* **EXTRAIT CITÉ**
On y aperçoit aussi, sur le pas de leurs portes, ou derrière les vitres luisantes, des ménagères, au visage calme, propres et graves, des bourgeoises maîtresses comme la dame Isabella Vydt et la Dame Jan Van Eyck, la femme du peintre, dont voici le portrait si célèbre. L’œuvre est de 1439. Il semble que, durant ces trois ans, l’artiste, ayant davantage réfléchi et se rapprochant des fresquistes italiens, ait voulu, en la simplifiant, donner plus d’effet encore à sa force rigoureuse d’observation. Toutes les choses, aussi bien vues, le sont plus largement que dans le retable. La ruche légèrement foncée de la coiffe très blanche, les cornes saillantes de cheveux châtains qui s’en dégagent, la chair pâle, tachée de rose, du visage maigre et pensif, aux yeux attentifs, aux lèvres pincées, la souplesse cossue de la houppelande en drap rouge et du petit vair qui la borde, se juxtaposent sous une caresse douce de lumière calme, avec cette matité grave qui laisse reposer si doucement la vue sur les figures de Filippo Lippi ou de Castagno. C’est à se demander si l’œuvre n’est pas exécutée par les mêmes procédés et si nous ne sommes pas là vis-à-vis d’une peinture à la détrempe, simplement teintée par un vernis, comme celle des grands Florentins, Botticelli, Ghirlandajo, etc., tous rebelles aux innovations périlleuses des mixtures d’huile jusqu’à la fin du XVe siècle.

* **DONNÉES BRUTES**

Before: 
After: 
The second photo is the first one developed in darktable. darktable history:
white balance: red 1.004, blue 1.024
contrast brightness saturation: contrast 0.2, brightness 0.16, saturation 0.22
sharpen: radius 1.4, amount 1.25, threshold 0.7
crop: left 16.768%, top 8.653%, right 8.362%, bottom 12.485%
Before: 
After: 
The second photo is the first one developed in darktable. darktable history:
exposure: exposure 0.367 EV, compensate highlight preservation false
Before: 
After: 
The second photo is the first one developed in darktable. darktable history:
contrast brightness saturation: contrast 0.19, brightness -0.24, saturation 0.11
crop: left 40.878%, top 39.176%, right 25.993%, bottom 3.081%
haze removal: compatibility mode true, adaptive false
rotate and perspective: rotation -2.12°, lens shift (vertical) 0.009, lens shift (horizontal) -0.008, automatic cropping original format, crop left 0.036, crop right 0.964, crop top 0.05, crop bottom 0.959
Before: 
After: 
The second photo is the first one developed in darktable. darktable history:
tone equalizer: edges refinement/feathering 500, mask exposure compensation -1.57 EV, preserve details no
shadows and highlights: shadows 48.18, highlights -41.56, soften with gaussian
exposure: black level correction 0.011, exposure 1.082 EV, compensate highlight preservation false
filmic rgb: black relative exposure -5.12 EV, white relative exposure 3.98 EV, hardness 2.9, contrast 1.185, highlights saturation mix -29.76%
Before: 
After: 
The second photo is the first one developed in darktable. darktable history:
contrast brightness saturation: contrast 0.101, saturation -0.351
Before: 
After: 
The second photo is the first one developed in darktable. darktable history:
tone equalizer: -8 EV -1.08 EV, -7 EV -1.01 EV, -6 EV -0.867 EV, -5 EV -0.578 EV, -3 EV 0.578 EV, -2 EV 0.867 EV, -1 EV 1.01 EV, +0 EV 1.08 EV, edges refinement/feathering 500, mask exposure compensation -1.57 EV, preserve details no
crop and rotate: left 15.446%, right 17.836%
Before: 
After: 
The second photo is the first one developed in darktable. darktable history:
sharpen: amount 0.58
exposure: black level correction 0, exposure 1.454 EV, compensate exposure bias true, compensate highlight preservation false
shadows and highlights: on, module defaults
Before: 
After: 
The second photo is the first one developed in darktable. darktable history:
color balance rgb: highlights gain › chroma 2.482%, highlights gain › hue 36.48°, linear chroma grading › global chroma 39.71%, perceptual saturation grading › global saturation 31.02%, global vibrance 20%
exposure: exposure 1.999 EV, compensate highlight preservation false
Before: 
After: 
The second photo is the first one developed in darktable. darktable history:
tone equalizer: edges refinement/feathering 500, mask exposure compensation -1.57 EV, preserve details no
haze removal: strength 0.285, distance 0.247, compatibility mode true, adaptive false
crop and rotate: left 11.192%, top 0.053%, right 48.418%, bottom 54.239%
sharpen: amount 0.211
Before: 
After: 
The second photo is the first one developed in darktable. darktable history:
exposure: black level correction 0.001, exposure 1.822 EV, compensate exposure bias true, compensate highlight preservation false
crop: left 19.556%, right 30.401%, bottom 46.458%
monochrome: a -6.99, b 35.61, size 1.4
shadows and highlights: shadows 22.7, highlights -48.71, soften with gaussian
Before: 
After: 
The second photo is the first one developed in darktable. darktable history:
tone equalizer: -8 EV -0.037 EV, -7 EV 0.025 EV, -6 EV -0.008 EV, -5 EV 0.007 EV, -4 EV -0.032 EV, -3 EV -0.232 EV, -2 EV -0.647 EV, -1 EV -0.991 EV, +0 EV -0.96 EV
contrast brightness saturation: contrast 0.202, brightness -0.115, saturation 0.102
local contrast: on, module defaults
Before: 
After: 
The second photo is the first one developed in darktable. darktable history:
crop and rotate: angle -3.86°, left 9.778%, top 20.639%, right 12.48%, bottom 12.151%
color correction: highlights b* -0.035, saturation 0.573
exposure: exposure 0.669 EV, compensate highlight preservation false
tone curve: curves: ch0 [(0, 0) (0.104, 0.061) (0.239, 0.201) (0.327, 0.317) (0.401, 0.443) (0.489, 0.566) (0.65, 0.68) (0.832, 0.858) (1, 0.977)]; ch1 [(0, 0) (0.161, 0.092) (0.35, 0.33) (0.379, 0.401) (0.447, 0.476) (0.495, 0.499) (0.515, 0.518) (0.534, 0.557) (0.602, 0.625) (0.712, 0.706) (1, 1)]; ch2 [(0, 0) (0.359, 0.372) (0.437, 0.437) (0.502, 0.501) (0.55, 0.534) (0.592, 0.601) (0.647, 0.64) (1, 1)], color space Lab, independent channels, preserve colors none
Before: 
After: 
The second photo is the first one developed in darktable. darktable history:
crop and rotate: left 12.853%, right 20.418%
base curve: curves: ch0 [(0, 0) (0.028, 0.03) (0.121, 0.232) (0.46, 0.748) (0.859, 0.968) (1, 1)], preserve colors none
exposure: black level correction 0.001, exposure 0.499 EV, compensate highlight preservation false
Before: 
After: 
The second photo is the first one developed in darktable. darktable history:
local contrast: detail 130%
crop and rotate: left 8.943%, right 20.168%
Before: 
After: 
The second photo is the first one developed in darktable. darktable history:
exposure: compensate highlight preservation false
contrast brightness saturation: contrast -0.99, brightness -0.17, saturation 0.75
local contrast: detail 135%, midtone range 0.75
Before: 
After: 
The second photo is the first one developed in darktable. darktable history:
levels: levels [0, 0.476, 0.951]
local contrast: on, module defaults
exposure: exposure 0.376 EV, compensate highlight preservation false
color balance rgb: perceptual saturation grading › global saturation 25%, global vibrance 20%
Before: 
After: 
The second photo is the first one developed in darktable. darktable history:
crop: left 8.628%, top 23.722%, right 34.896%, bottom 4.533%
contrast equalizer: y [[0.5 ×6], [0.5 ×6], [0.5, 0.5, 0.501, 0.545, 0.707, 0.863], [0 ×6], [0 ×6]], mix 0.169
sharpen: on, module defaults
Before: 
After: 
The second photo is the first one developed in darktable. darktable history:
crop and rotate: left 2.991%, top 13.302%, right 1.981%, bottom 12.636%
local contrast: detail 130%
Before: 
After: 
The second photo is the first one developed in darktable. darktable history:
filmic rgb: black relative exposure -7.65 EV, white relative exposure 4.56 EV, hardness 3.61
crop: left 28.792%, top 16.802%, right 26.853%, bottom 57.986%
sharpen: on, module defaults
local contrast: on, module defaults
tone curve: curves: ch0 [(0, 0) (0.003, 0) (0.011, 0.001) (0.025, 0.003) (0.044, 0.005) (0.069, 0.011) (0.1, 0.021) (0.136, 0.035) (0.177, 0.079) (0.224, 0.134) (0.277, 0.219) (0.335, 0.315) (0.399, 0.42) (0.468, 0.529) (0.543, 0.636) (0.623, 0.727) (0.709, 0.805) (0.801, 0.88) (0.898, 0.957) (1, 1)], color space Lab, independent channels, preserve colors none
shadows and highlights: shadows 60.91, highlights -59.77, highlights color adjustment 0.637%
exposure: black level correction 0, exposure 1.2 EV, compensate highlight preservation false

* **VOTRE OBJECTIF**
Selon l'extrait sur le portrait de la Dame Jan Van Eyck, de quelle année date cette œuvre ? Les articles n'ont aucun rôle à jouer ici.

* **RÉSULTAT OBTENU**
L'œuvre date de 1439.